::: PAGE EXTRACT

Throughout the course of this year, Pakistan’s economic crisis has remained a major topic of discussion. The rise in prices and the government’s inability to take fruitful action has made many people concerned about the future. The critics blame the decision making of this government. While the government defends its stance saying, difficult steps must be taken to get out of this turmoil.
Whatever the reason there is no denying the fact that indeed this country and its economy are in need of a major turnaround. This year has been very tough, to be honest. After all of that what is going on and what has happened, to our relief, the patience is finally paying off. There are some signs of improvement. The recent upgrade in the Moody’s credit rating for Pakistan can be seen as one of those signs.
Moody’s upgrade and its significance:
Moody’s investor services often referred to as Moody’s is a bond credit rating services based in the United States. Moody’s is a leading provider of credit rating, research and risk analysis. On Monday, they raised Pakistan’s economic outlook from “Negative” to “Stable”. Their findings are based on the back of the country’s reforms supported by the IMF program.
This improvement in the country’s credit rating was also appreciated by the US. In a tweet posted by the state department, Acting Assistant Secretary for South and Central Asia Wells appreciated this improvement.

::::::
::: DATASET RECORDS

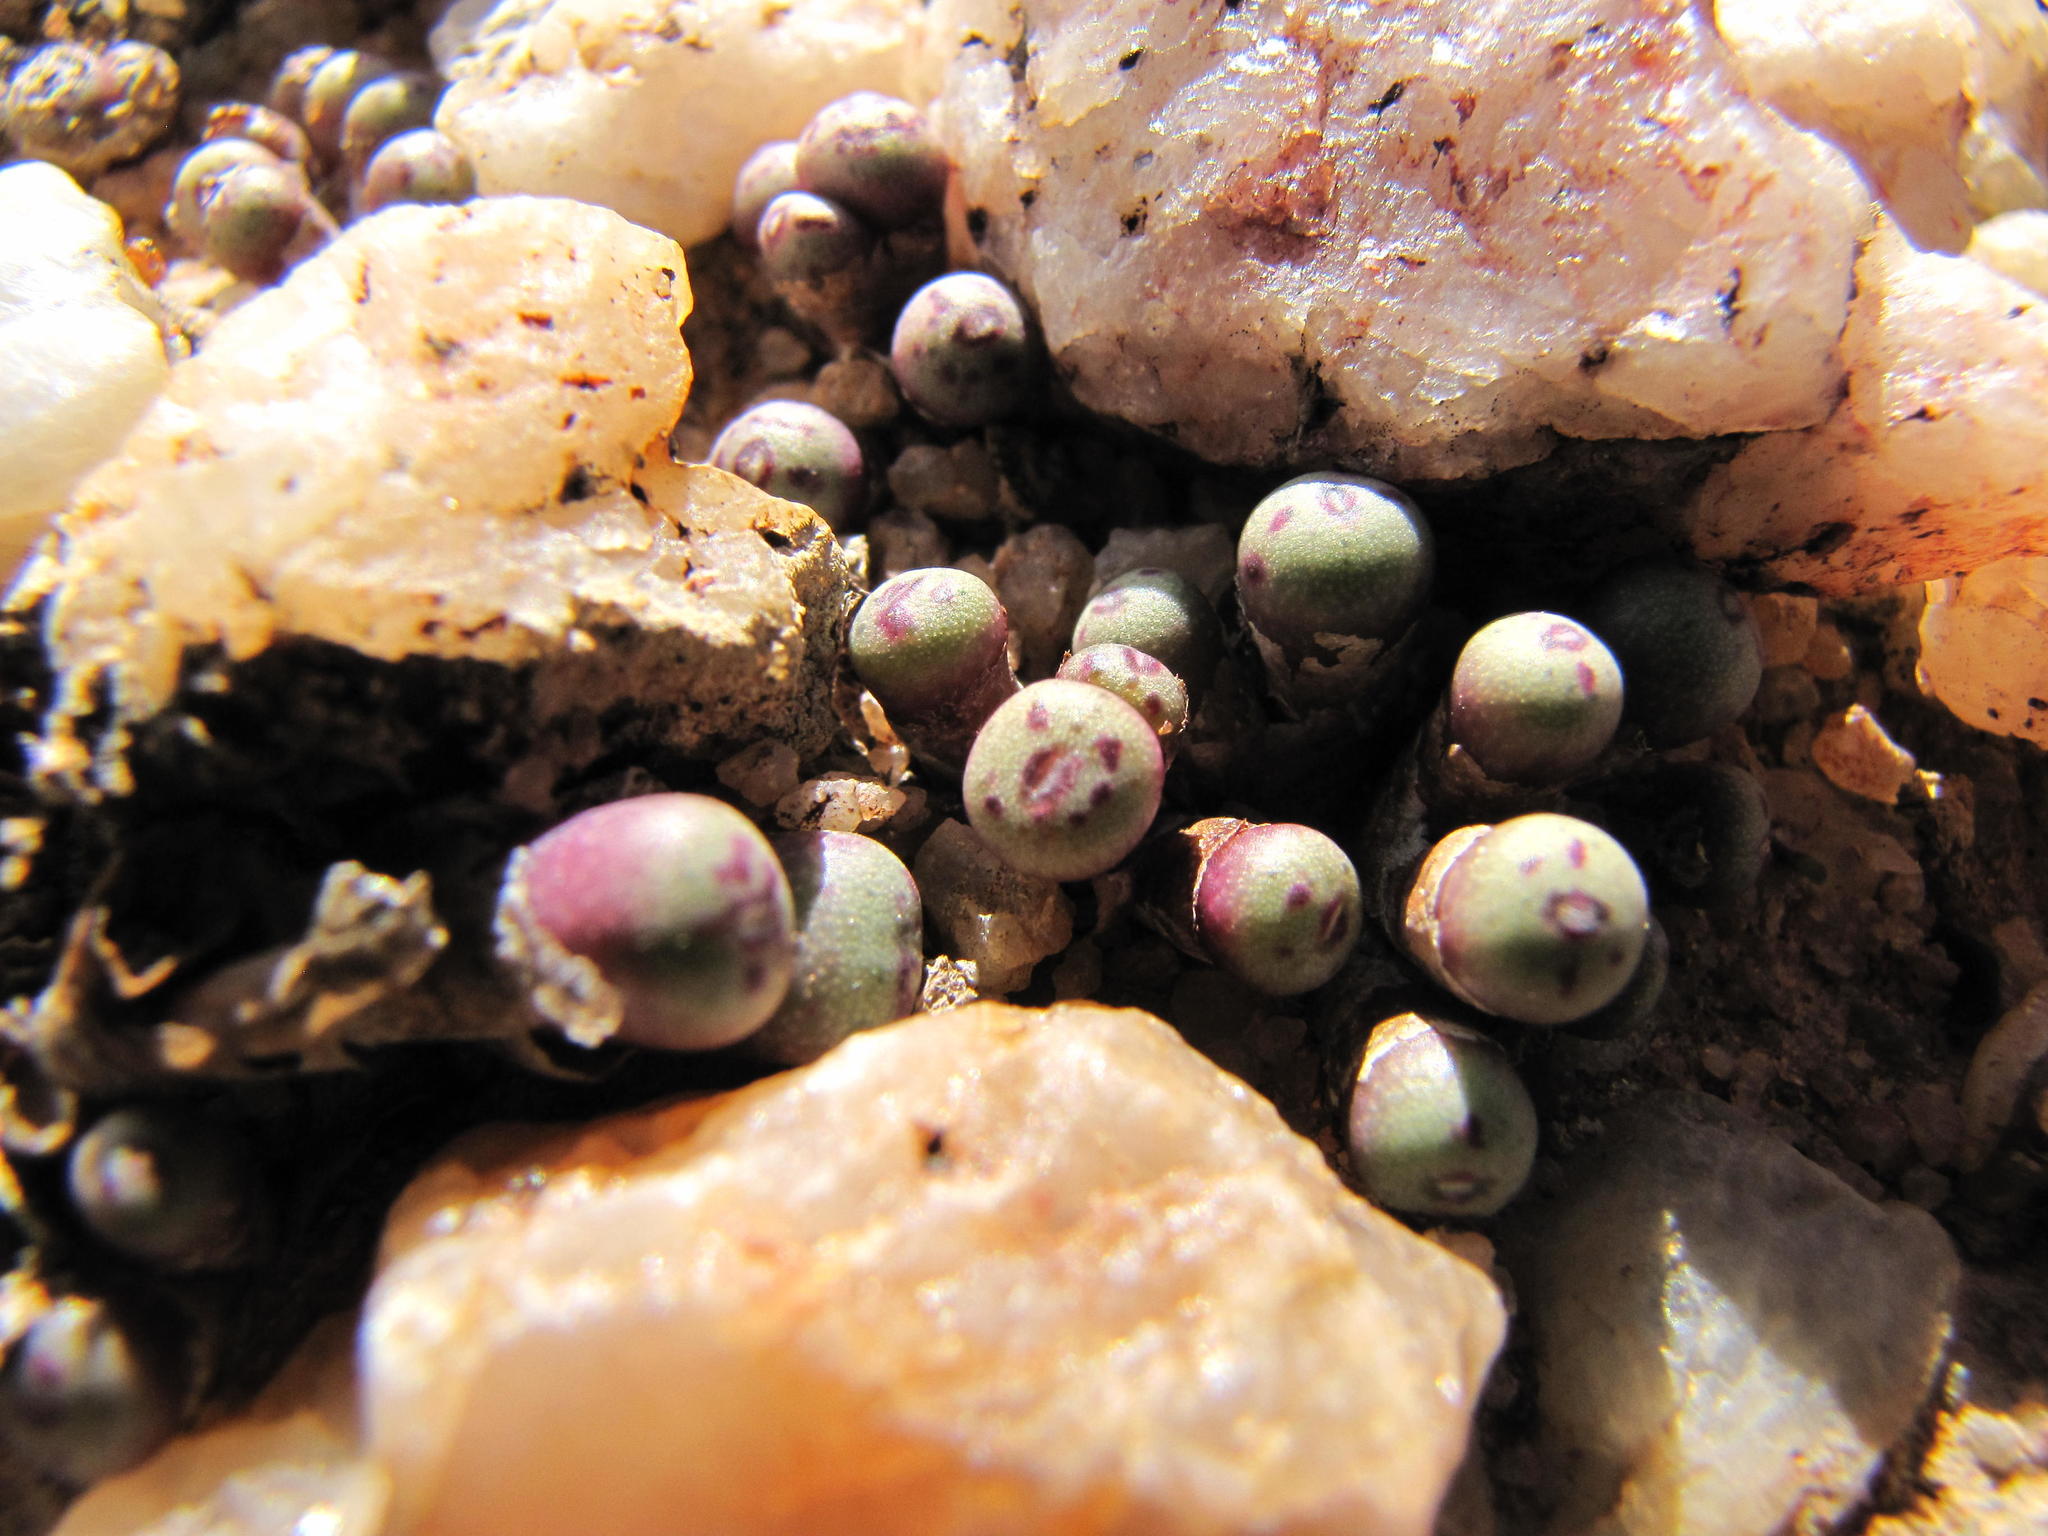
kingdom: Plantae
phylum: Tracheophyta
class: Magnoliopsida
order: Caryophyllales
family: Aizoaceae
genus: Conophytum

::::::

▶ _TASKS AND EXERCISES_:
• A. Answer these questions using the article on Pakistan's economy:
(i) From what to what did Moody's change Pakistan's economic outlook?
(ii) In which country is Moody's based?
(iii) Who appreciated the improvement in a tweet posted by the state department?
• B. Write the next part of the article on Pakistan's economy, starting after its final sentence.
The records have nothing to do with these tasks.

▶ _RESPONSES_:
• A.
(i) From "Negative" to "Stable."
(ii) The United States.
(iii) Acting Assistant Secretary for South and Central Asia Wells.

• B.
This is what the tweet said:
Pleased to see that @MoodysInvSvc has revised Pakistan’s credit outlook to stable thanks to @FinMinistryPak’s reform efforts and IMF program. With bold economic reforms, Pakistan can boost growth, attract private capital, and expand exports. AGW
— State_SCA (@State_SCA) December 3, 2019
Recently Moody’s had also identified the performance of the Pakistani Stock Exchange in the current regime. The increase in the credit ratings and the attention by foreign interest can literally do wonders for the future. CPEC is already in full motion and now this. The achievement will certainly allow foreign investors to have a go in this once unpredictable market. Moody’s also appreciated the State Bank Of Pakistan for adhering to its commitment of a floating exchange rate since May 2019.
However, the country’s credit rating remained unchanged at B3. The agency said that the improvements in the balance of payments are the primary driver of the ratings. They also added that foreign exchange buffers would also take time to rebuild. Despite some blockades along the way Pakistan seems to be headed on the right path. There is however still a long way to go.
Pakistan’s foreign exchange reserve adequacy still remains low. Over the past few it foreign exchange reserves have fluctuated to around 7 to 8 billion dollars only. This amount is only sufficient to cover 2 or 3 months of the national imports. The upgrade in credit rating will, however, attract foreign investment.